- [AIM OF THE TASK]
Rewrite these items with "Rendered at" changed to "Displayed at" and nothing else altered.

[Dataset entries]
========================================

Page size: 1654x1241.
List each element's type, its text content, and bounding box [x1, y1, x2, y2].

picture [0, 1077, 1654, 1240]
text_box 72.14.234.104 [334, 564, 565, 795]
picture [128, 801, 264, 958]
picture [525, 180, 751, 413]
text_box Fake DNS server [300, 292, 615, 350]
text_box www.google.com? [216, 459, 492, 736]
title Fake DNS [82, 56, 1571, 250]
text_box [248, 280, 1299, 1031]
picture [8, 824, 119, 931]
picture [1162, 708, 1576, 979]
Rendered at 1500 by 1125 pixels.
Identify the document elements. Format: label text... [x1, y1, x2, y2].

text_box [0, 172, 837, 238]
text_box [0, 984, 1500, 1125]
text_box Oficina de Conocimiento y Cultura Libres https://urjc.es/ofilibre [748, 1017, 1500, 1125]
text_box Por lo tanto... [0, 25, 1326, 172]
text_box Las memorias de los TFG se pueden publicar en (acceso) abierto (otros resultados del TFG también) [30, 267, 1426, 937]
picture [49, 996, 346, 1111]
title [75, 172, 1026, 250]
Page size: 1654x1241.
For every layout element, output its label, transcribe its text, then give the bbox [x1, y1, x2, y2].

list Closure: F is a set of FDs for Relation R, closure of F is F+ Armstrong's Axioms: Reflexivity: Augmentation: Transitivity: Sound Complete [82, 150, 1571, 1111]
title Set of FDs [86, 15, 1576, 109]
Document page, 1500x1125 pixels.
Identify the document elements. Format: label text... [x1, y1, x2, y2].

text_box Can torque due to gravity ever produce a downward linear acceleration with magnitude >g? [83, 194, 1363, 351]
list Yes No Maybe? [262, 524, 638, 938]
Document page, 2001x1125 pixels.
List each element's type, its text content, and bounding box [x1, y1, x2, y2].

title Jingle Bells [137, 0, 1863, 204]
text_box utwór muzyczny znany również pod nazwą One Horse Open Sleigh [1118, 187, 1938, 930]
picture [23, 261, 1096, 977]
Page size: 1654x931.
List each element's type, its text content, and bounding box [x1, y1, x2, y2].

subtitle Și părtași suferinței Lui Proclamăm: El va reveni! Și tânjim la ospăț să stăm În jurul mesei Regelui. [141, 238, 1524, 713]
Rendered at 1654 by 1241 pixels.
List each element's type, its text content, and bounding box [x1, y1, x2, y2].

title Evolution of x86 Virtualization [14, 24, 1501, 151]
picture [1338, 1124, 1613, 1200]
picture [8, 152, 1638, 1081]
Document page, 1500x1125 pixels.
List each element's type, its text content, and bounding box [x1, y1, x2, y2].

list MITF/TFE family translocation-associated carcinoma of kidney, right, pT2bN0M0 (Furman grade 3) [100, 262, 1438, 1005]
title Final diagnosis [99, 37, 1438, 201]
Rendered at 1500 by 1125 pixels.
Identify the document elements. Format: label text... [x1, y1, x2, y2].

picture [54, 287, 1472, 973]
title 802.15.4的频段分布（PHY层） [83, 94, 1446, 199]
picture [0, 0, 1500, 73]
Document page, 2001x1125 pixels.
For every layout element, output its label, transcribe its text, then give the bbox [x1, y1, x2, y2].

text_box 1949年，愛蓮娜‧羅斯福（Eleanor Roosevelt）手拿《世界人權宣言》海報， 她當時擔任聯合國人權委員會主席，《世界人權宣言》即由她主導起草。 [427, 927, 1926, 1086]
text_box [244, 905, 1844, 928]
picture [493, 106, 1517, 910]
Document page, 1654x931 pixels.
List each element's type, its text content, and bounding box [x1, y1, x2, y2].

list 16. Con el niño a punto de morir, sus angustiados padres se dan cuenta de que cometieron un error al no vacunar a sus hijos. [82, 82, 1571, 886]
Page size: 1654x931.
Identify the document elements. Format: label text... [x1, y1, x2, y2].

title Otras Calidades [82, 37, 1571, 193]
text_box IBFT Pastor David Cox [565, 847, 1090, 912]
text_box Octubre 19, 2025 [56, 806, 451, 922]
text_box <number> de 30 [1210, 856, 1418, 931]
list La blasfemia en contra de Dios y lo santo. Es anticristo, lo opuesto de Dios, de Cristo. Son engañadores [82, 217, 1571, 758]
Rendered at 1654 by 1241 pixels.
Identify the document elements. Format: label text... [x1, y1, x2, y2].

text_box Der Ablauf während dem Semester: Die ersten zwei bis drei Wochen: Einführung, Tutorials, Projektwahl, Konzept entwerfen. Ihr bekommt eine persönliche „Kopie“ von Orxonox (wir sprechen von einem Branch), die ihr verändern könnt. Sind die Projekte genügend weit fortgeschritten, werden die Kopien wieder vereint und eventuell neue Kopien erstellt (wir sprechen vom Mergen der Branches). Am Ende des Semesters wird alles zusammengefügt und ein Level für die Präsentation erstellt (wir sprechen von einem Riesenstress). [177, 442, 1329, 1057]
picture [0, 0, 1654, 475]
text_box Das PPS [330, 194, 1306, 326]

========================================

- [COMPLETED TASK]
Page size: 1654x1241.
List each element's type, its text content, and bounding box [x1, y1, x2, y2].

picture [0, 1077, 1654, 1240]
text_box 72.14.234.104 [334, 564, 565, 795]
picture [128, 801, 264, 958]
picture [525, 180, 751, 413]
text_box Fake DNS server [300, 292, 615, 350]
text_box www.google.com? [216, 459, 492, 736]
title Fake DNS [82, 56, 1571, 250]
text_box [248, 280, 1299, 1031]
picture [8, 824, 119, 931]
picture [1162, 708, 1576, 979]
Displayed at 1500 by 1125 pixels.
Identify the document elements. Format: label text... [x1, y1, x2, y2].

text_box [0, 172, 837, 238]
text_box [0, 984, 1500, 1125]
text_box Oficina de Conocimiento y Cultura Libres https://urjc.es/ofilibre [748, 1017, 1500, 1125]
text_box Por lo tanto... [0, 25, 1326, 172]
text_box Las memorias de los TFG se pueden publicar en (acceso) abierto (otros resultados del TFG también) [30, 267, 1426, 937]
picture [49, 996, 346, 1111]
title [75, 172, 1026, 250]
Page size: 1654x1241.
For every layout element, output its label, transcribe its text, then give the bbox [x1, y1, x2, y2].

list Closure: F is a set of FDs for Relation R, closure of F is F+ Armstrong's Axioms: Reflexivity: Augmentation: Transitivity: Sound Complete [82, 150, 1571, 1111]
title Set of FDs [86, 15, 1576, 109]
Document page, 1500x1125 pixels.
Identify the document elements. Format: label text... [x1, y1, x2, y2].

text_box Can torque due to gravity ever produce a downward linear acceleration with magnitude >g? [83, 194, 1363, 351]
list Yes No Maybe? [262, 524, 638, 938]
Document page, 2001x1125 pixels.
List each element's type, its text content, and bounding box [x1, y1, x2, y2].

title Jingle Bells [137, 0, 1863, 204]
text_box utwór muzyczny znany również pod nazwą One Horse Open Sleigh [1118, 187, 1938, 930]
picture [23, 261, 1096, 977]
Page size: 1654x931.
List each element's type, its text content, and bounding box [x1, y1, x2, y2].

subtitle Și părtași suferinței Lui Proclamăm: El va reveni! Și tânjim la ospăț să stăm În jurul mesei Regelui. [141, 238, 1524, 713]
Displayed at 1654 by 1241 pixels.
List each element's type, its text content, and bounding box [x1, y1, x2, y2].

title Evolution of x86 Virtualization [14, 24, 1501, 151]
picture [1338, 1124, 1613, 1200]
picture [8, 152, 1638, 1081]
Document page, 1500x1125 pixels.
List each element's type, its text content, and bounding box [x1, y1, x2, y2].

list MITF/TFE family translocation-associated carcinoma of kidney, right, pT2bN0M0 (Furman grade 3) [100, 262, 1438, 1005]
title Final diagnosis [99, 37, 1438, 201]
Displayed at 1500 by 1125 pixels.
Identify the document elements. Format: label text... [x1, y1, x2, y2].

picture [54, 287, 1472, 973]
title 802.15.4的频段分布（PHY层） [83, 94, 1446, 199]
picture [0, 0, 1500, 73]
Document page, 2001x1125 pixels.
For every layout element, output its label, transcribe its text, then give the bbox [x1, y1, x2, y2].

text_box 1949年，愛蓮娜‧羅斯福（Eleanor Roosevelt）手拿《世界人權宣言》海報， 她當時擔任聯合國人權委員會主席，《世界人權宣言》即由她主導起草。 [427, 927, 1926, 1086]
text_box [244, 905, 1844, 928]
picture [493, 106, 1517, 910]
Document page, 1654x931 pixels.
List each element's type, its text content, and bounding box [x1, y1, x2, y2].

list 16. Con el niño a punto de morir, sus angustiados padres se dan cuenta de que cometieron un error al no vacunar a sus hijos. [82, 82, 1571, 886]
Page size: 1654x931.
Identify the document elements. Format: label text... [x1, y1, x2, y2].

title Otras Calidades [82, 37, 1571, 193]
text_box IBFT Pastor David Cox [565, 847, 1090, 912]
text_box Octubre 19, 2025 [56, 806, 451, 922]
text_box <number> de 30 [1210, 856, 1418, 931]
list La blasfemia en contra de Dios y lo santo. Es anticristo, lo opuesto de Dios, de Cristo. Son engañadores [82, 217, 1571, 758]
Displayed at 1654 by 1241 pixels.
Identify the document elements. Format: label text... [x1, y1, x2, y2].

text_box Der Ablauf während dem Semester: Die ersten zwei bis drei Wochen: Einführung, Tutorials, Projektwahl, Konzept entwerfen. Ihr bekommt eine persönliche „Kopie“ von Orxonox (wir sprechen von einem Branch), die ihr verändern könnt. Sind die Projekte genügend weit fortgeschritten, werden die Kopien wieder vereint und eventuell neue Kopien erstellt (wir sprechen vom Mergen der Branches). Am Ende des Semesters wird alles zusammengefügt und ein Level für die Präsentation erstellt (wir sprechen von einem Riesenstress). [177, 442, 1329, 1057]
picture [0, 0, 1654, 475]
text_box Das PPS [330, 194, 1306, 326]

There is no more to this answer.